## Assignment
Starting at the line that contains "139: (142, 350)" and ending at the line that contains "140: (135, 551)", recast those lines below as a Markdown table. Use the columns Number and Entry, number each row, and leave out any blank lines.

## Records for the task

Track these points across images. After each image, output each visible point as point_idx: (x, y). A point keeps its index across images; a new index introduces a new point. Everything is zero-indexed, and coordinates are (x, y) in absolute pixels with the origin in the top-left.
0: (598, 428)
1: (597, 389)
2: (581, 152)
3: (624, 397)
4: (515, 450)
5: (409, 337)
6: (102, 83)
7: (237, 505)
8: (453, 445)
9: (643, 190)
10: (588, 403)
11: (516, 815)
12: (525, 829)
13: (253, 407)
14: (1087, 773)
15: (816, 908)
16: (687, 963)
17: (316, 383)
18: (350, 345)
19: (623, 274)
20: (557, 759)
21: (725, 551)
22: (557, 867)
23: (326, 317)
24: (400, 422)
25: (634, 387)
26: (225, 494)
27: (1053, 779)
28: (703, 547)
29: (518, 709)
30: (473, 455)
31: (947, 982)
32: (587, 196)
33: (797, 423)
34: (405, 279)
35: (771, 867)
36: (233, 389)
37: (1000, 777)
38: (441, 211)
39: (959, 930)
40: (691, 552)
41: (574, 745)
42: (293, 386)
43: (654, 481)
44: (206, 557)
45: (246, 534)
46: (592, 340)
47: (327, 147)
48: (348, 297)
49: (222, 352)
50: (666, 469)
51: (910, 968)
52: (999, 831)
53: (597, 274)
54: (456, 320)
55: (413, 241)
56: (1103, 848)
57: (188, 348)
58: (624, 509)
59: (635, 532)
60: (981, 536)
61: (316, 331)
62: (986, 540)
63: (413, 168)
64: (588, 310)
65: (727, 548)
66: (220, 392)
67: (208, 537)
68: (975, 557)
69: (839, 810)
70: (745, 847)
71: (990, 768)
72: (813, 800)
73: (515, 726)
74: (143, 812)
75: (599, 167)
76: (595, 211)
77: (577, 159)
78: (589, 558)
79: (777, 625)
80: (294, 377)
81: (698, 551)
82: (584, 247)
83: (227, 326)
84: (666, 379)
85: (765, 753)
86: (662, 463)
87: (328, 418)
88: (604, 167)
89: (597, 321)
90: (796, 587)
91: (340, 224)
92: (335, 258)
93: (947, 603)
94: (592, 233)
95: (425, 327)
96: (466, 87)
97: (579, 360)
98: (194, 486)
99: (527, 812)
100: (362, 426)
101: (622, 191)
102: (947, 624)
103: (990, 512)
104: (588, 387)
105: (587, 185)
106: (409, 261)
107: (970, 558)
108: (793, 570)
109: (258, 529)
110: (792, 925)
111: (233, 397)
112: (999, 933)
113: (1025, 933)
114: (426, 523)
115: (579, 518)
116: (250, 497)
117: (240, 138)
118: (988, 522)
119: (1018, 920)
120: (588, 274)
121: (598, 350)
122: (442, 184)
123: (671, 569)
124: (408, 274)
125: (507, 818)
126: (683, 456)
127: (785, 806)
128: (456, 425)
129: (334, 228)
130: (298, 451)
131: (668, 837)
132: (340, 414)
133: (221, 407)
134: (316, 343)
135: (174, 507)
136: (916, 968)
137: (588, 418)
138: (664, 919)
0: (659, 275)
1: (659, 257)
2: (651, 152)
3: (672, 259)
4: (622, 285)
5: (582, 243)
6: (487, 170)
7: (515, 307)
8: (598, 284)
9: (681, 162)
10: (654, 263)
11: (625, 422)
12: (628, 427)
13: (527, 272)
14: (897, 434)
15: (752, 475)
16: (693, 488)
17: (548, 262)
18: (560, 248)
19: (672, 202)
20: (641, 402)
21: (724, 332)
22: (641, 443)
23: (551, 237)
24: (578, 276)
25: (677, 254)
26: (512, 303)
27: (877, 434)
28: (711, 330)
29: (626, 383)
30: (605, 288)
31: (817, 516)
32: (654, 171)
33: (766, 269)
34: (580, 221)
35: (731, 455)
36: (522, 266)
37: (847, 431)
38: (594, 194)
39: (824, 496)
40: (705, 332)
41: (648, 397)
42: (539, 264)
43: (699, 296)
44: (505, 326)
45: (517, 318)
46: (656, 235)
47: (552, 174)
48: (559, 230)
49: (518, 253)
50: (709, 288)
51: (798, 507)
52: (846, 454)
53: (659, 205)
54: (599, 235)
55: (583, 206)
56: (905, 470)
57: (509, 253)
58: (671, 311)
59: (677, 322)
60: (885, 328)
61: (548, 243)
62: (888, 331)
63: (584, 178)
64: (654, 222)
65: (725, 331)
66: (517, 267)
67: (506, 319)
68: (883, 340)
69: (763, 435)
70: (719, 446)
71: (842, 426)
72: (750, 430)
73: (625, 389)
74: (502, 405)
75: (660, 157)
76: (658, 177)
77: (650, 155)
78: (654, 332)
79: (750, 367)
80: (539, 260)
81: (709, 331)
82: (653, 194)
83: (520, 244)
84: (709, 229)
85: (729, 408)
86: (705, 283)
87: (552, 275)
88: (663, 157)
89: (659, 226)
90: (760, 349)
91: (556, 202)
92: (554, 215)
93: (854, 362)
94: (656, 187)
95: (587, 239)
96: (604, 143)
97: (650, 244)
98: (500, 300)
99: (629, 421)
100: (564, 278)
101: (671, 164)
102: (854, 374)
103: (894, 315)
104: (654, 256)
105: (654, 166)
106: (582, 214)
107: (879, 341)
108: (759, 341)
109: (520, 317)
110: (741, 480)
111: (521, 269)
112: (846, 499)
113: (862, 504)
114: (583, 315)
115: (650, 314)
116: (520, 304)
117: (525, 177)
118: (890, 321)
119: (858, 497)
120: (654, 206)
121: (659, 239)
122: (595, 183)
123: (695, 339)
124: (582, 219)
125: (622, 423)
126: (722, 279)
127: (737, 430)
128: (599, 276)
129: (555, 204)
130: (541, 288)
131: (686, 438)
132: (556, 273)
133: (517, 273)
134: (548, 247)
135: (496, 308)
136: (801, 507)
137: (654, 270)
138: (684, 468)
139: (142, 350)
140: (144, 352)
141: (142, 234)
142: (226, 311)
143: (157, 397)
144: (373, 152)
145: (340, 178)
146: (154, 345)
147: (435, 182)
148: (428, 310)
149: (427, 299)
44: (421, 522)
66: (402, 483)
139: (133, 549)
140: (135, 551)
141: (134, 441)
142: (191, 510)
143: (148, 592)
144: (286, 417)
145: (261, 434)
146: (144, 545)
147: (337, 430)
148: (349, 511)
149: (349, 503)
* * *
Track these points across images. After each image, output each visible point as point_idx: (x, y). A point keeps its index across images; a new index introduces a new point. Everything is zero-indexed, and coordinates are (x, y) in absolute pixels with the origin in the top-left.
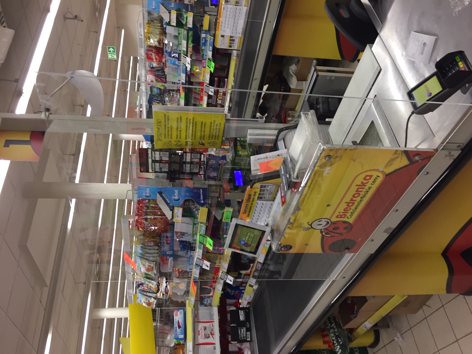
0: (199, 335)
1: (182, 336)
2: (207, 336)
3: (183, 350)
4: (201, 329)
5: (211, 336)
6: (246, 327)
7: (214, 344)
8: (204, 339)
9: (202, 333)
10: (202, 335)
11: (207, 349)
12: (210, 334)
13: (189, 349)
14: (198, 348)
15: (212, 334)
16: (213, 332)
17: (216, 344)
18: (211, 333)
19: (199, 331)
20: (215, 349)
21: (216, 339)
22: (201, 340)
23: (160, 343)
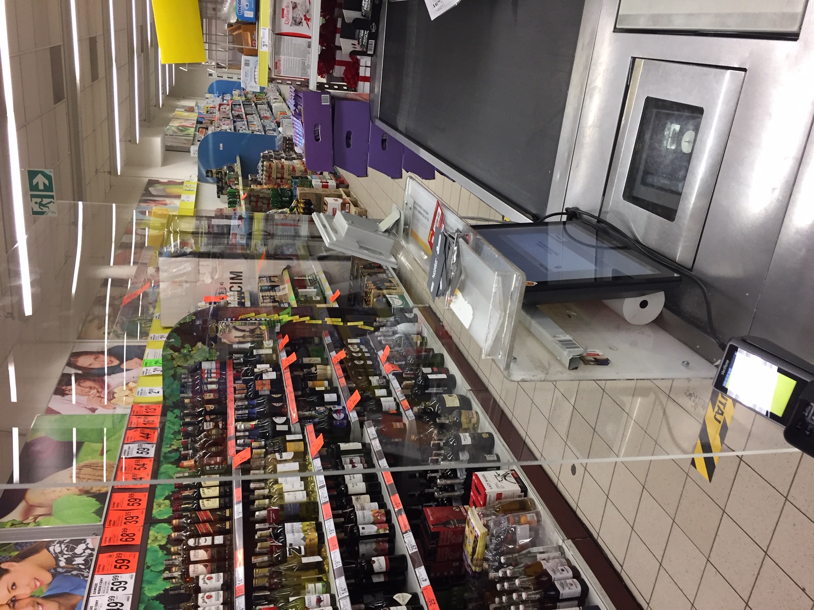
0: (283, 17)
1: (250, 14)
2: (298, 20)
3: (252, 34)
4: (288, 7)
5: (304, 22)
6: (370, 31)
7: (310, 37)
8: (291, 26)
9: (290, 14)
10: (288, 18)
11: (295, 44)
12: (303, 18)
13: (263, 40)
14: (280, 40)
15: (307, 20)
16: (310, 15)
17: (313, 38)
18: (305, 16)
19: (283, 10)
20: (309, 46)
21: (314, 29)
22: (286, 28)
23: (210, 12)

## Solution
| Number | Entry |
|---|---|
| 1 | 139: (142, 350) |
| 2 | 140: (144, 352) |
| 3 | 141: (142, 234) |
| 4 | 142: (226, 311) |
| 5 | 143: (157, 397) |
| 6 | 144: (373, 152) |
| 7 | 145: (340, 178) |
| 8 | 146: (154, 345) |
| 9 | 147: (435, 182) |
| 10 | 148: (428, 310) |
| 11 | 149: (427, 299) |
| 12 | 44: (421, 522) |
| 13 | 66: (402, 483) |
| 14 | 139: (133, 549) |
| 15 | 140: (135, 551) |